NBC News also reportedly found 17 government-imposed liens in California against three of West’s businesses and a charity created in his name dating back as far back as 2012. Four of the liens were labeled active with no indication of them having been terminated or paid.

This follows months of negative headlines for West. Most recently, Adidas confirmed late last month that it is investigating claims made in an anonymous letter from staff, which alleged that senior executives at the company ignored years of abusive behavior by the rapper and former collaborator.

The letter, which was reported exclusively by Rolling Stone last month, said that multiple disturbing incidents involving West took place over almost a decade. The letter stated that senior Adidas staffers knew of West’s “problematic behavior” but “turned their moral compass off.”

Adidas cut ties with West and his Yeezy brand in October after the rapper-turned-designer made repeated antisemitic comments.
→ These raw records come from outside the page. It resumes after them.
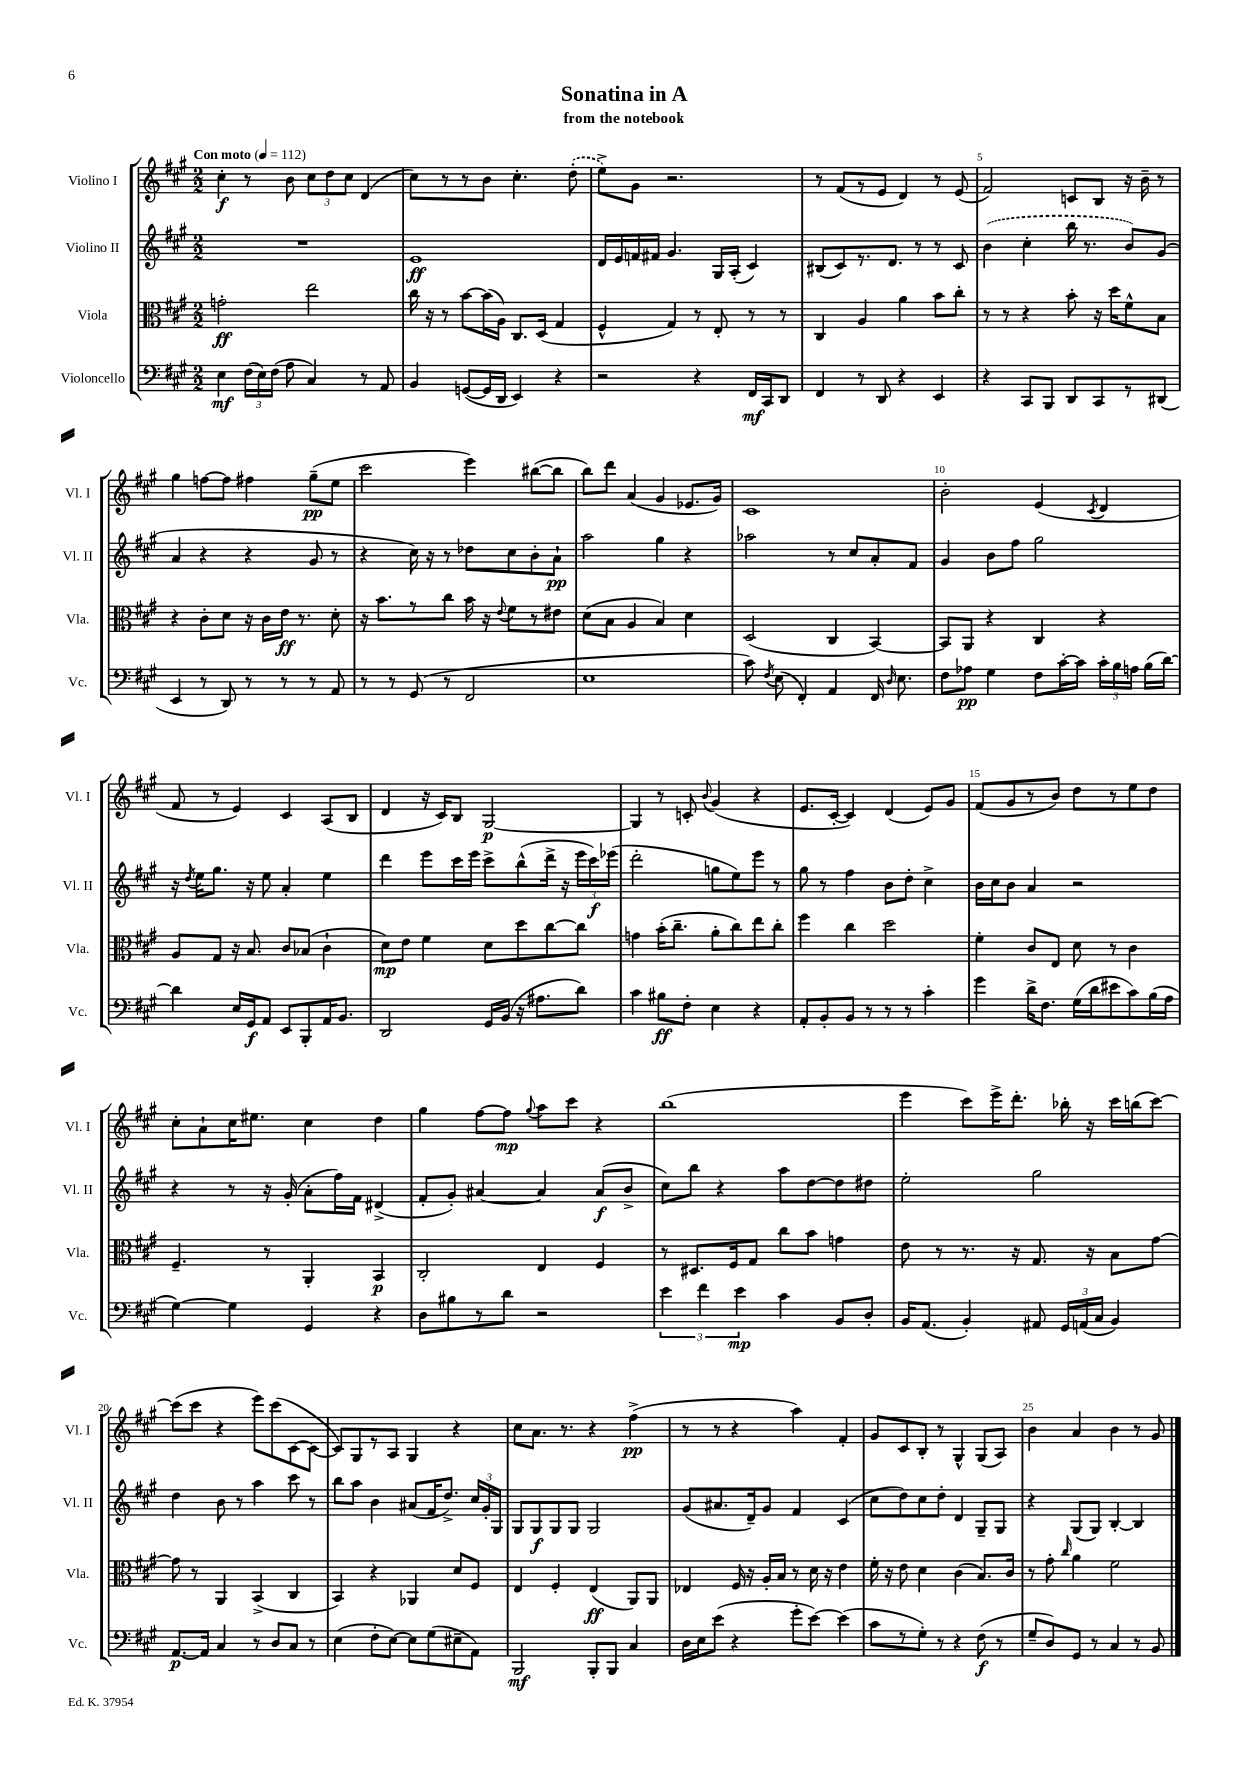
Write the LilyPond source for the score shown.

\header { title = "Sonatina in A" subtitle = "from the notebook" }
<<
\new StaffGroup <<
\new Staff = "s0" \with { instrumentName = "Violino I" shortInstrumentName = "Vl. I" } {
    \clef treble \key a \major \numericTimeSignature \time 2/2 \tempo "Con moto" 4 = 112
    \autoBeamOff cis''4-.\f r8 b'8 \tuplet 3/2 { cis''8[ d''8 cis''8] } d'4( |
    cis''8[) r8 r8 b'8] cis''4.-. \once \slurDashed d''8-.( |
    e''8[->) gis'8] r2. |
    r8 fis'8[( r8 e'8] d'4) r8 e'8( |
    fis'2) c'8[ b8] r16 b'16-- r8 |
    gis''4 f''8[~ f''8] fis''4 gis''8[--\pp( e''8] |
    cis'''2 e'''4) bis''8[~( bis''8] |
    b''8[) d'''8] a'4( gis'4 ees'8.[ gis'16]) |
    cis'1 |
    b'2-. e'4( \acciaccatura { cis'8 } d'4 |
    fis'8 r8 e'4) cis'4 a8[( b8] |
    d'4 r16 cis'16[) b8] gis2~\p |
    gis4 r8 c'8-. \appoggiatura { b'8 } gis'4( r4 |
    e'8.[ cis'16]~-. cis'4) d'4( e'8[) gis'8] |
    fis'8[( gis'8 r8 b'8]) d''8[ r8 e''8 d''8] |
    cis''8[-. a'8-! cis''16 eis''8.] cis''4 d''4 |
    gis''4 fis''8[~ fis''8]\mp \appoggiatura { gis''8 } a''8[ cis'''8] r4 |
    b''1( |
    e'''4 cis'''8[) e'''16-> d'''8.]-. bes''16-. r16 cis'''16[ b''16( cis'''8]~) |
    cis'''8[( cis'''8] r4 e'''8[) cis'''8( cis'8~ cis'8]~ |
    cis'8[) gis8 r8 a8] gis4 r4 |
    cis''8[ a'8.] r8. r4 fis''4->\pp( |
    r8 r8 r4 a''4) fis'4-. |
    gis'8[ cis'8 b8]-. r8 gis4-^ gis8[( a8]) |
    b'4 a'4 b'4 r8 gis'8 \bar "|." |
}
\new Staff = "s1" \with { instrumentName = "Violino II" shortInstrumentName = "Vl. II" } {
    \clef treble \key a \major \numericTimeSignature \time 2/2
    \autoBeamOff R1 |
    e'1\ff |
    d'16[ e'16 f'16 fis'16] gis'4. gis16[ a16]-.( cis'4) |
    bis8[( cis'8) r8. d'8.] r8 r8 cis'8 |
    \once \slurDashed b'4( cis''4-. b''16 r8. b'8[) gis'8]( |
    a'4 r4 r4 gis'8 r8 |
    r4 cis''16) r16 r8 des''8[ cis''8 b'8-. a'8]-!\pp |
    a''2 gis''4 r4 |
    aes''2 r8 cis''8[ a'8-. fis'8] |
    gis'4 b'8[ fis''8] gis''2 |
    r16 \acciaccatura { d''8 } e''16[ gis''8.] r16 e''8 a'4-. e''4 |
    d'''4 e'''8[ cis'''16 e'''16] cis'''8[-> b''8-^( d'''16]-> r16 \tuplet 3/2 { e'''16[ cis'''16\f) ees'''16]( } |
    d'''2-. g''8[ e''8) e'''8] r8 |
    gis''8 r8 fis''4 b'8[ d''8]-. cis''4-> |
    b'16[ cis''16 b'8] a'4 r2 |
    r4 r8 r16 gis'16-.( a'8[-. fis''16) fis'16] dis'4->( |
    fis'8[-. gis'8]-.) ais'4~ ais'4 ais'8[\f( b'8]-> |
    cis''8[) b''8] r4 a''8[ d''8~ d''8 dis''8] |
    e''2-. gis''2 |
    d''4 b'8 r8 a''4 cis'''8 r8 |
    b''8[ a''8] b'4 ais'8[( fis'16 d''8.]->) \tuplet 3/2 { cis''16[ gis'16-. gis16] } |
    gis8[ gis8\f gis8 gis8] gis2 |
    gis'8[( ais'8. d'16--) gis'8] fis'4 cis'4( |
    cis''8[ d''8) cis''8 d''8]-. d'4 gis8[-- gis8] |
    r4 gis8[( gis8]) b4~-. b4 \bar "|." |
}
\new Staff = "s2" \with { instrumentName = "Viola" shortInstrumentName = "Vla." } {
    \clef alto \key a \major \numericTimeSignature \time 2/2
    \autoBeamOff g'2-.\ff e''2 |
    cis''16 r16 r8 b'8[~ b'16( a16]) cis8.[ d16]( gis4 |
    fis4-^ gis4) r8 e8-. r8 r8 |
    cis4 a4 a'4 b'8[ cis''8]-. |
    r8 r8 r4 b'8-. r16 d''16[ fis'8-^ b8] |
    r4 cis'8[-. d'8] r16 cis'16[ e'16]\ff r8. d'8-. |
    r16 b'8.[ r8 cis''8] b'16 r16 \appoggiatura { e'8 } fis'8[ r8 eis'8] |
    d'8[( b8] a4 b4) d'4 |
    d2( cis4 b,4~) |
    b,8[ a,8] r4 cis4 r4 |
    a8[ gis8] r16 b8. cis'8[ bes8]( cis'4-! |
    d'8[\mp) e'8] fis'4 d'8[ d''8 cis''8~ cis''8] |
    g'4 b'16[-.( cis''8.]-- a'8[-. cis''8) e''8 cis''8]-. |
    fis''4 cis''4 d''2 |
    fis'4-. cis'8[ e8] d'8 r8 cis'4 |
    fis4.-- r8 a,4-. b,4\p |
    cis2-. e4 fis4 |
    r8 dis8.[ fis16 gis8] cis''8[ b'8] g'4 |
    e'8 r8 r8. r16 gis8. r16 b8[ gis'8]~ |
    gis'8 r8 a,4 b,4->( cis4 |
    b,4) r4 aes,4 d'8[ fis8] |
    e4 fis4-. e4\ff( a,8[) a,8] |
    ees4 fis16 r16 a16[-. b16] r8 d'16 r16 e'4 |
    fis'16-. r16 e'8 d'4 cis'4( b8.[) cis'16] |
    r8 gis'8-. \grace { cis''16 } a'4 fis'2 \bar "|." |
}
\new Staff = "s3" \with { instrumentName = "Violoncello" shortInstrumentName = "Vc." } {
    \clef bass \key a \major \numericTimeSignature \time 2/2
    \autoBeamOff e4\mf \tuplet 3/2 { fis16[( e16) fis16]( } a8 cis4) r8 a,8 |
    b,4 g,8[~( g,16 d,16] e,4) r4 |
    r2 r4 fis,16[\mf cis,16 d,8] |
    fis,4 r8 d,8 r4 e,4 |
    r4 cis,8[ b,,8] d,8[ cis,8 r8 dis,8]( |
    e,4 r8 d,8) r8 r8 r8 a,8 |
    r8 r8 gis,8( r8 fis,2 |
    e1 |
    cis'8) \acciaccatura { fis8 } e8( fis,4-.) a,4 fis,16 \grace { d16 } e8. |
    fis8[ aes8]\pp gis4 fis8[ cis'16~-. cis'16] \tuplet 3/2 { cis'16[-. b16 a16] } b16[( d'16]~) |
    d'4 e16[ gis,16\f a,8] e,8[ b,,8-. a,16 b,8.] |
    d,2 gis,16[ b,16]( r16 ais8.[ d'8]) |
    cis'4 bis8[\ff fis8]-. e4 r4 |
    a,8[-. b,8-. b,8] r8 r8 r8 cis'4-. |
    gis'4 d'16[-> fis8.] gis16[( d'16 eis'8 cis'8) b16( a16] |
    gis4~) gis4 gis,4 r4 |
    d8[ bis8 r8 d'8] r2 |
    \tuplet 3/2 { e'4 fis'4 e'4\mp } cis'4 b,8[ d8]-. |
    b,16[ a,8.]( b,4-.) ais,8 \tuplet 3/2 { gis,16[ a,16( cis16] } b,4) |
    a,8.[~\p a,16] cis4 r8 d8[ cis8] r8 |
    e4( fis8[-. e8]~) e8[ gis8( eis8-- a,8]) |
    b,,2\mf b,,8[-. b,,8] cis4 |
    d16[ e16 e'8]( r4 gis'8[-. e'8]~) e'4( |
    cis'8[ r8 gis8]-.) r8 r4 fis8\f( r8 |
    gis8[-- d8) gis,8] r8 cis4 r8 b,8 \bar "|." |
}
>>
>>
\layout { \context { \Score \override BarNumber.break-visibility = ##(#f #t #t) barNumberVisibility = #(every-nth-bar-number-visible 5) } }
As a result, Adidas said it would “end production of Yeezy branded products and stop all payments to Ye and his companies” and “stop the Adidas Yeezy business with immediate effect.”

In the wake of the announcement, many retailers have spoken out saying they will no longer support the brand. Foot Locker was one of the first to take action, instructing its stores to remove all pairs of Yeezys from the sales floors.

TJX Companies, which owns off-price retailers T.J. Maxx and Marshalls, said last month it will not buy any merchandise from the brand. And luxury consignment resale company The RealReal announced it would stop accepting items associated with West and his brand.

What’s more, Gap, which ended its contract with Yeezy in September, said last month that it was taking “immediate steps to remove Yeezy Gap product” from stores. Gap said it had also shut down YeezyGap.com.

Before Adidas’ announcement, Balenciaga, CAA, Vogue and more big names revealed they were cutting ties with West as well.